Yukarıdakine benzer bir tabloyu da borsada gördük. Borsadaki yatırımcı sayısı 10 milyona ulaştı bir anda. Tabi bakiyeli yatırımcı sayısı bunun çok çok altında. Nedeni ise halka arzlara katılıp harçlığını çıkarmak olduğu için bu hesapların belki yarısından fazlası düşük bakiyeli hesaplar diyebilirim. Hatta bazı yatırımcılar annelerinin, eşlerinin veya kardeşlerinin hesaplarıyla bile halka arzlara katıldılar, katılıyorlar.
HALKA ARZ ÇILGINLIĞI
Özellikle Covid-19 salgını sonrası halka arz furyası patladı gitti. Peki nedir halka arz? Kısaca özetleyelim. Bir şirketiniz var ve finansmana (kredi) erişiminiz zor ve pahalı. Bu durumda ne yaparsınız? Alternatif yollar ararsınız. Mesela halka arz bunlardan birisidir. Borçlarınızı finanse etmek için veya yatırım yapmak için halka açılırsınız. Şirketinizin %20’sini satışa sunarsınız ve elde ettiğiniz fonu yatırımlarınız için veya borçlarınızı finanse etmek için kullanabilirsiniz. Zaten kapıda milyonlarca insan bekliyor halka arzınıza katılmak için. Normal’de 1 payını 10 liraya satacağınız paylarınızı 20 liraya bile satabilirsiniz. Çünkü insanlar fiyata bakmıyor, ucuz-pahalı ayrımı yapmıyor dersiniz.

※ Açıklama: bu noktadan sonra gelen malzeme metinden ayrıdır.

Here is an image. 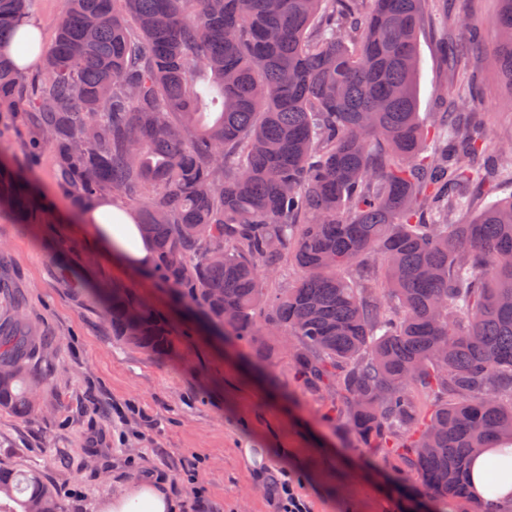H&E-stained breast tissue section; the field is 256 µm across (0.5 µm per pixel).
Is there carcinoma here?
Listing matches in <instances>:
<instances>
[{
	"mask_svg": "<svg viewBox=\"0 0 512 512\" xmlns=\"http://www.w3.org/2000/svg\"><path fill=\"white\" fill-rule=\"evenodd\" d=\"M30 0H0V112L29 128L77 203L124 200L155 245L153 273L268 361L296 341L295 377L338 389L328 412L430 496L468 499V457L512 439V163L469 112H418V32L430 0H61L50 43L17 37ZM494 54L512 91V0ZM448 68L477 95L465 52ZM209 105L218 115L201 121ZM44 209L0 163V204ZM294 269L272 290L269 278ZM118 340L170 350L156 312L89 289ZM0 410L34 409L46 337L0 301ZM6 512H62L35 469L0 468Z\"/></svg>",
	"mask_w": 512,
	"mask_h": 512,
	"instance_id": "carcinoma-1",
	"label": "carcinoma"
}]
</instances>
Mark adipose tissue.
Returning <instances> with one entry per match:
<instances>
[{
	"label": "adipose tissue",
	"mask_w": 512,
	"mask_h": 512,
	"mask_svg": "<svg viewBox=\"0 0 512 512\" xmlns=\"http://www.w3.org/2000/svg\"><path fill=\"white\" fill-rule=\"evenodd\" d=\"M81 220L89 224L100 250L124 268L146 271L153 265L154 244L143 236L138 218L131 210L111 198H99L83 207ZM511 454L505 447L483 448L469 463L472 496L497 512L512 506V480L491 485V469ZM102 512H176V505L160 480L143 478L109 496L102 504Z\"/></svg>",
	"instance_id": "ef3b65f1"
}]
</instances>
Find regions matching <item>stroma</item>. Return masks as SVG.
I'll return each instance as SVG.
<instances>
[{"instance_id": "35a3bbf8", "label": "stroma", "mask_w": 512, "mask_h": 512, "mask_svg": "<svg viewBox=\"0 0 512 512\" xmlns=\"http://www.w3.org/2000/svg\"><path fill=\"white\" fill-rule=\"evenodd\" d=\"M448 3L458 22L484 24L483 41L467 46L481 91L472 109L488 122L493 148H505L512 93L493 56L498 0ZM444 42L436 20L426 21L416 78L424 117L457 94ZM29 137L21 123L0 116V157L21 168L49 206L42 224L0 214V278L54 346L50 361L35 367L48 377L40 409L25 417L0 410L1 467L39 470L63 512H100L112 492L149 474L166 483L179 512H279L268 482L283 471L309 512H472L471 502L441 505L414 492L395 460L370 458L344 424L326 417L328 393L298 387L284 342L273 343L271 365L256 370L249 349L228 345L190 302L99 251L55 183L50 154L24 157ZM100 283L151 304L172 333V358L113 338L86 291ZM244 448L254 449V464L242 460Z\"/></svg>"}]
</instances>
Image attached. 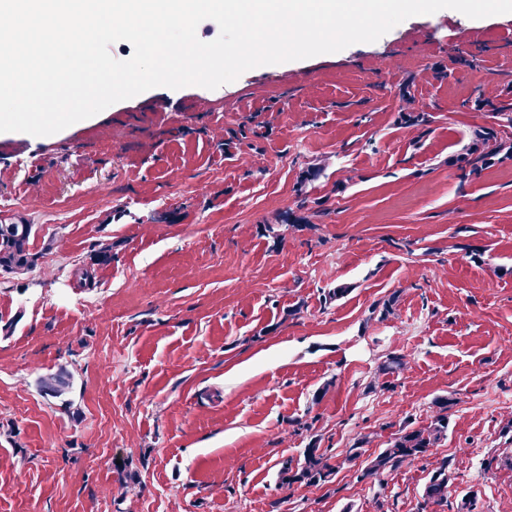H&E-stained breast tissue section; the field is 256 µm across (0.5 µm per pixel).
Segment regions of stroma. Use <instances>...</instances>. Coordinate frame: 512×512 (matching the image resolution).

Peki son dönemde halka arz furyasının başlamasının nedeni nedir? Özellikle 2020-2021 yılından sonra halka arzlara katılan herkes güzel paralar kazandı. İyi şirket-kötü şirket farkı olmaksızın halka açılan her şirket tavan serisine başladı ve yatırımcısına çok güzel paralar kazandırdı son birkaç yılda. Bunun bir çok nedeni var elbette lakin ben bu durumu anomali olarak görüyorum, yani geçici bir durum. Çünkü eskiden bir şirket halka arz edildiği zaman %20’si satılamıyordu ve patron bu payı geri almak zorunda kalıyordu. İkincisi halka 4-5 dolar aralığından arz edilen Turkcell’in bugün hisse değeri 1.91 dolar. Bu ne demek? Eskiden “halka arza katılın kesin kazanırsınız!” gibi bir düşünce yoktu. Ancak bugün bireysel yatırımcılar halka arzdan para kazanacağına inanıyor. Hatta büyük bir kısmı ise para kaybetmeyeceğini sanıyor, eğer çok büyük riskler aldılarsa bunun doğru olmadığını da acı bir şekilde öğrenmiş olabilirler. Peki herkes bir şeyin fiyatının yükseleceğini düşünürse ne olur? Yani herkes yarın araba fiyatlarının %50 yükseleceğini düşünse ne olur? Herkes araba alır ve gerçekten de araba fiyatları yükselir. Buna ‘Kendini gerçekleştiren Kehanet’ deniyor. Halka arzlara böyle bir teveccüh olduğu sürece de kazanmak elbette mümkün. Burada dikkat edilmesi gereken husus şu olabilir, ilk satış sonrası (birincil piyasa) tekrar yüklü alımlar yapmak bazen sizi zor durumlara sokabilir. O nedenle bilançosunu bilmediğiniz, borçlarını bilmediğiniz, yatırımlarından haberdar olmadığını bir şirkete neden yüksek paralar yatırasınız ki?